(Stored entries)
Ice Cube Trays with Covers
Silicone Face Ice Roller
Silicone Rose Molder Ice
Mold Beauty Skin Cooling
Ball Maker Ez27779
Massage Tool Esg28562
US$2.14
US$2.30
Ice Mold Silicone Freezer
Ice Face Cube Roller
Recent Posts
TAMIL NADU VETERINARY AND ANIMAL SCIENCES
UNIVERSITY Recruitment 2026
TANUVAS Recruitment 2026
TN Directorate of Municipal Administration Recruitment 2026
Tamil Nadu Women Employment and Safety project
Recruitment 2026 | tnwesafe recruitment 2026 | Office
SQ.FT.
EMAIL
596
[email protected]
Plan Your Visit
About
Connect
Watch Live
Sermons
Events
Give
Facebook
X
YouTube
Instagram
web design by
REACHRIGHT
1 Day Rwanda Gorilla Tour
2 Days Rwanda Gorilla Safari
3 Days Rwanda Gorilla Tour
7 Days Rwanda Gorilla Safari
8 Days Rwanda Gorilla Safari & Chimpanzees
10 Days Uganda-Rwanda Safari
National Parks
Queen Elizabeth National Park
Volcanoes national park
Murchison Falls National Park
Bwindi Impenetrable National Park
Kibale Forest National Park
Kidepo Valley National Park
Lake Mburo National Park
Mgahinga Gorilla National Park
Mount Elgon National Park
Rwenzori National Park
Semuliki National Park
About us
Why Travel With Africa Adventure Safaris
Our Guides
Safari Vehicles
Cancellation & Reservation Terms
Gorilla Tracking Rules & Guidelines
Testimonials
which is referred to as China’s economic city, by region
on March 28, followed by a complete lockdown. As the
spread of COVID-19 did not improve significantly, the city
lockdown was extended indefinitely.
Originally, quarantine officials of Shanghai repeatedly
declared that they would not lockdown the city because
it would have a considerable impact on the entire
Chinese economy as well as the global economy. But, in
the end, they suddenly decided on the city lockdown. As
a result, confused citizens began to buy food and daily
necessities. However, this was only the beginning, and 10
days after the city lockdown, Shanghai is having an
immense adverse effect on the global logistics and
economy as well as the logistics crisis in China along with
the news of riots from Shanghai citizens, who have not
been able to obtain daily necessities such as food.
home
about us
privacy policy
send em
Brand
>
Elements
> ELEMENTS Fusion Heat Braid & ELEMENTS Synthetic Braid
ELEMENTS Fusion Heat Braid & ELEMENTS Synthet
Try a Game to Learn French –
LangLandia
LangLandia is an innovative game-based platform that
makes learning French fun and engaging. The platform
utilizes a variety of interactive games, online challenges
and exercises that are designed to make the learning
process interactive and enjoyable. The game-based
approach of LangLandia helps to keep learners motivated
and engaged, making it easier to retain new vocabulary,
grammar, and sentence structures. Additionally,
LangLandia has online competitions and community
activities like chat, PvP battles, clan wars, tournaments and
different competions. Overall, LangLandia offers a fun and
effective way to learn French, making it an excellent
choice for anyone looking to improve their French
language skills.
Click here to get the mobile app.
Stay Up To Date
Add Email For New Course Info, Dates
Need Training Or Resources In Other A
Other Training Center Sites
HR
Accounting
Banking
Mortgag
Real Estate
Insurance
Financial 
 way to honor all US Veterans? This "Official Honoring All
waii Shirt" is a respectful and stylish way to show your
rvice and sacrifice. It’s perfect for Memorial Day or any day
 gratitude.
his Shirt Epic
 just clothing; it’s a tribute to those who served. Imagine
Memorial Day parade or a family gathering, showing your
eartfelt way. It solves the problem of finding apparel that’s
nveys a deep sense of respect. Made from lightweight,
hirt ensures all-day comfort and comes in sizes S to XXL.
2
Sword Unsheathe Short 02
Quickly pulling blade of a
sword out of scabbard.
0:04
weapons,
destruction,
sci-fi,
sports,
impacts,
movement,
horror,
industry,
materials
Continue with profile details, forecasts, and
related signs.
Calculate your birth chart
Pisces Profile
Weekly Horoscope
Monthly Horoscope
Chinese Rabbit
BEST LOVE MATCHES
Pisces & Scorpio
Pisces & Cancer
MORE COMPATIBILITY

:: WORK TASK ::
Above this instruction are the records; retype exactly the lines from the one containing "web design by" up to and including the one containing "process interactive and".

:: EXPECTED ANSWER ::
web design by
REACHRIGHT
1 Day Rwanda Gorilla Tour
2 Days Rwanda Gorilla Safari
3 Days Rwanda Gorilla Tour
7 Days Rwanda Gorilla Safari
8 Days Rwanda Gorilla Safari & Chimpanzees
10 Days Uganda-Rwanda Safari
National Parks
Queen Elizabeth National Park
Volcanoes national park
Murchison Falls National Park
Bwindi Impenetrable National Park
Kibale Forest National Park
Kidepo Valley National Park
Lake Mburo National Park
Mgahinga Gorilla National Park
Mount Elgon National Park
Rwenzori National Park
Semuliki National Park
About us
Why Travel With Africa Adventure Safaris
Our Guides
Safari Vehicles
Cancellation & Reservation Terms
Gorilla Tracking Rules & Guidelines
Testimonials
which is referred to as China’s economic city, by region
on March 28, followed by a complete lockdown. As the
spread of COVID-19 did not improve significantly, the city
lockdown was extended indefinitely.
Originally, quarantine officials of Shanghai repeatedly
declared that they would not lockdown the city because
it would have a considerable impact on the entire
Chinese economy as well as the global economy. But, in
the end, they suddenly decided on the city lockdown. As
a result, confused citizens began to buy food and daily
necessities. However, this was only the beginning, and 10
days after the city lockdown, Shanghai is having an
immense adverse effect on the global logistics and
economy as well as the logistics crisis in China along with
the news of riots from Shanghai citizens, who have not
been able to obtain daily necessities such as food.
home
about us
privacy policy
send em
Brand
>
Elements
> ELEMENTS Fusion Heat Braid & ELEMENTS Synthetic Braid
ELEMENTS Fusion Heat Braid & ELEMENTS Synthet
Try a Game to Learn French –
LangLandia
LangLandia is an innovative game-based platform that
makes learning French fun and engaging. The platform
utilizes a variety of interactive games, online challenges
and exercises that are designed to make the learning
process interactive and enjoyable. The game-based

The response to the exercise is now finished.